Espaço fundado há 68 anos no Andaraí é símbolo de resistência étnica

A tertúlia começou em maio de 2005, ao redor de feijoadas no fogão de lenha para troca de ideias com os amigos, seguidas de rodas de samba. Detalhe: os encontros, no Renascença Clube, aconteciam a partir das duas da tarde das segundas-feiras. Por isso, o anfitrião, Moacyr Luz, batizou-os de Samba do Trabalhador. Era um afago aos músicos que laboravam até nos sábados e domingos, folgando no primeiro dia útil da semana. “O clube nos acolheu de braços abertos”, recorda o grande Moa.

A simbiose desenvolvida ao longo desses quase 15 anos foi tal que não é possível falar de roda de samba no Rio sem remeter ao Renascença e vice-versa. Mas a história e as demais atividades desse centro de resistência cultural não são tão disseminadas. Sob um ornamento heráldico em forma de um lírio estilizado, o Rena, como é carinhosamente chamado, surgiu em 1951. Um grupo de 29 negros de classe média alta, discriminados em clubes tradicionalmente frequentados por famílias brancas, decidiu criar uma agremiação onde pudessem conviver livres de preconceitos.
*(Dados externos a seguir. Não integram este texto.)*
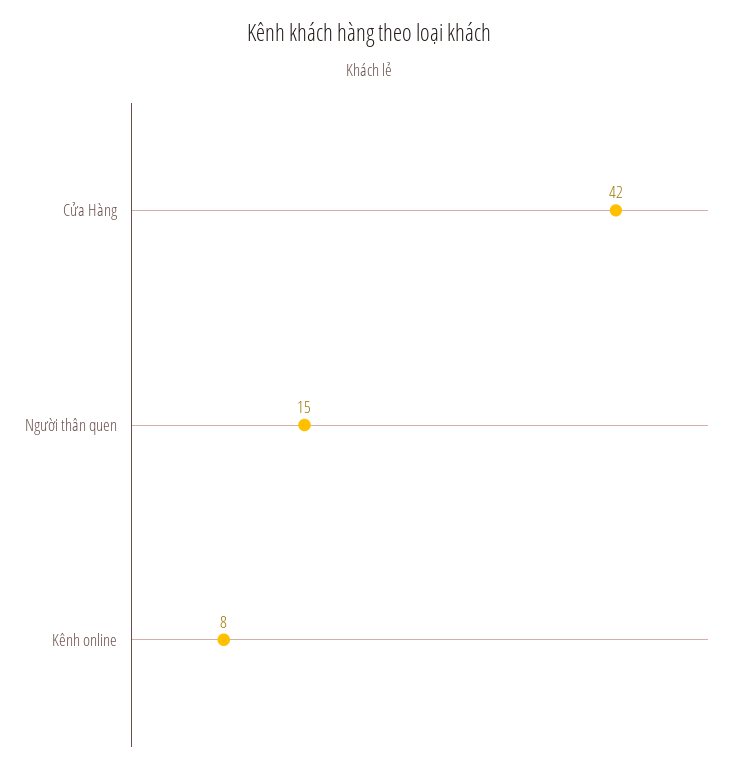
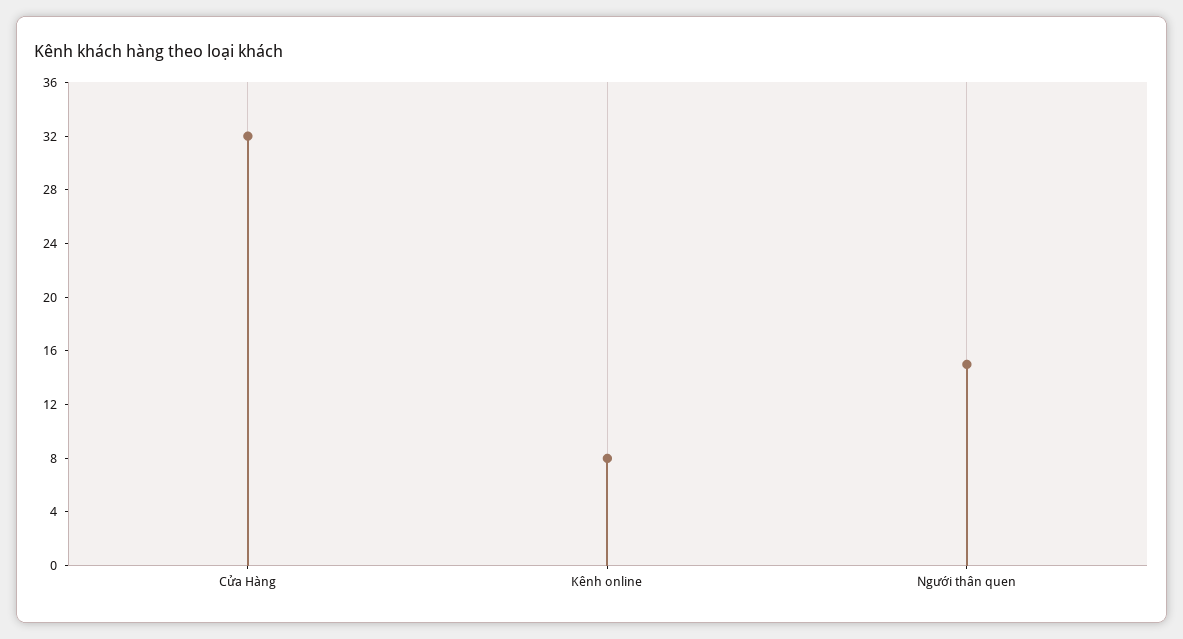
Cửa Hàng: 42 -> 32

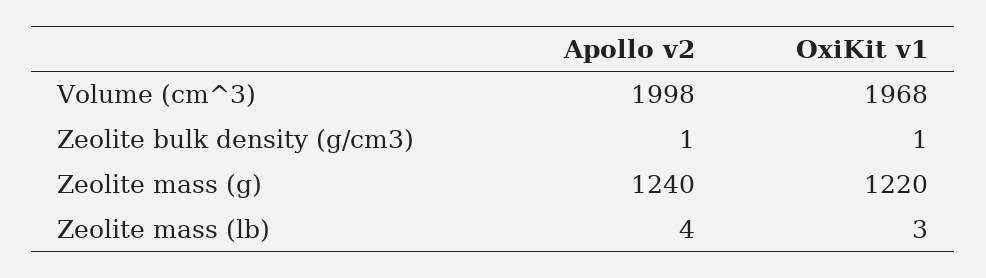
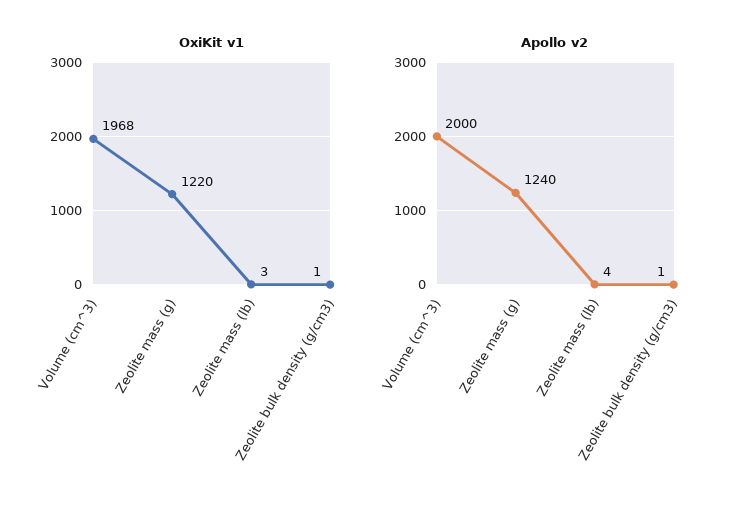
Apollo v2, Volume (cm^3): 1998 -> 2000

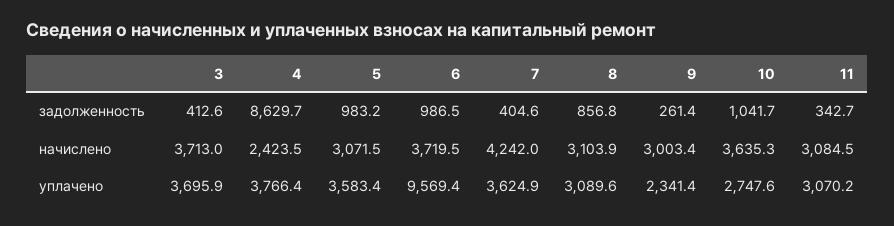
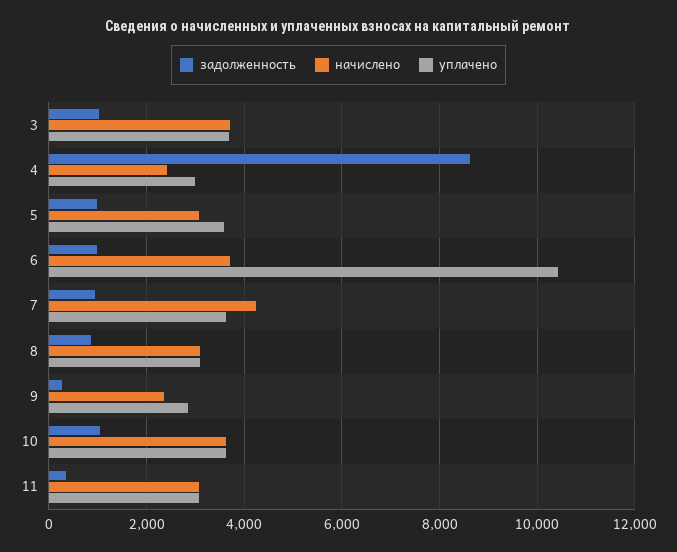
задолженность, 3: 412.6 -> 1000
задолженность, 7: 404.6 -> 1000
начислено, 9: 3003.4 -> 2400
уплачено, 4: 3766.4 -> 3000
уплачено, 6: 9569.4 -> 10400
уплачено, 9: 2341.4 -> 2800
уплачено, 10: 2747.6 -> 3600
A primeira sede, uma casa antiga com um grande quintal no Méier, impactaria o panorama das relações sociorraciais na cidade. Surgia, assim, uma organização atuante na defesa dos movimentos comprometidos com a igualdade educacional, política, social e econômica dos cidadãos negros no Brasil. Sete anos após a fundação, o clube transferiu-se para o bairro do Andaraí, onde funciona até hoje. Desde então, mantém-se como trincheira das manifestações culturais afro-brasileiras e do samba de raiz – conforme explicita a roda do Trabalhador.

Além dos shows, o Renascença mantém o Núcleo de Teatro, composto por associados e jovens da comunidade do entorno, com a montagem de espetáculos como a icônica “Orfeu negro”. Já o projeto RenaCine exibe, gratuitamente, na primeira sexta-feira do mês, filmes centrados nas questões raciais. Durante as sessões, é servido o já tradicional caldinho de ervilha. No final, acontece um debate entre especialistas no tema, jornalistas e o público.

Outra iniciativa, lançada em 2016, é a Festa Literária do Samba e Resistência Cultural (FliSamba), objetivando valorizar a produção de escritores, compositores e editoras de obras que destaquem a cultura negra e o samba carioca. O evento, em formato de feira, homenageia anualmente personagens importantes, a exemplo de Nei Lopes, Dona Ivone Lara e Monarco. E conta com estandes para lançamentos de livros, como “Na minha pele”, do ator Lázaro Ramos. Um festival gastronômico de ensopados, rodas de samba e a exposição de produtos de afro-empreendedores coroam a programação.

O Rena organiza, ainda, palestras e mostras de fotos em torno de personalidades negras, além de promover o intercâmbio literário com Angola e Moçambique. “Esse movimento todo iluminou a Zona Norte. Chegou a hora dessa gente não bronzeada mostrar seu valor”, brinca Moa.